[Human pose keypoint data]
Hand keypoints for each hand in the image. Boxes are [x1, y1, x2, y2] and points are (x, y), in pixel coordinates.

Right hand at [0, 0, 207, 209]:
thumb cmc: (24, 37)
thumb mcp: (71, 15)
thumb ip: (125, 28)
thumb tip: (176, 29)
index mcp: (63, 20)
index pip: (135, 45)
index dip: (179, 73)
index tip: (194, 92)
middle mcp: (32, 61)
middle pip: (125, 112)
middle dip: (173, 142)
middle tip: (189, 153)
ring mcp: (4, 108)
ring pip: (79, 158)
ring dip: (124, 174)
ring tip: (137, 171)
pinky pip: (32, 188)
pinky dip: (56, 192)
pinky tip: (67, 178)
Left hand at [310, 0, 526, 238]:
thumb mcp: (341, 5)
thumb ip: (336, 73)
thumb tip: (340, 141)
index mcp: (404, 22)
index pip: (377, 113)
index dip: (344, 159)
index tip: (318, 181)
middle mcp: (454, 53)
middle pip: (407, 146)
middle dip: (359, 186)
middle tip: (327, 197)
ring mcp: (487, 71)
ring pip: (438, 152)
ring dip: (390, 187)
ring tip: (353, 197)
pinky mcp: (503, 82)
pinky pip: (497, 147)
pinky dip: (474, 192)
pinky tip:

WHAT YOU WILL DO:
Restate, please, word for word the span of records running from the first line to the line bearing "index tip: (318, 181)", both included, and nothing outside it.

TASK RESPONSE:
Hand keypoints for each hand in the image. Boxes are [x1, y1, x2, y2] and points are (x, y), in pixel coordinates.

Right hand at [0, 0, 207, 209]:
thumb cmc: (24, 37)
thumb mcp: (71, 15)
thumb ip: (125, 28)
thumb tip: (176, 29)
index mcp: (63, 20)
index pip: (135, 45)
index dip: (179, 73)
index tip: (194, 92)
middle mcp: (32, 61)
middle pip: (125, 112)
middle dip: (173, 142)
middle tip: (189, 153)
ring mcp: (4, 108)
ring pip: (79, 158)
ring dip: (124, 174)
ring tip: (137, 171)
pinky pip: (32, 188)
pinky dip: (56, 192)
pinky tip: (67, 178)
Left hand at [310, 0, 526, 238]:
thumb mcp: (341, 5)
thumb ip: (336, 73)
thumb tip: (340, 141)
index mcp: (404, 22)
index pip: (377, 113)
index dip: (344, 159)
index tip: (318, 181)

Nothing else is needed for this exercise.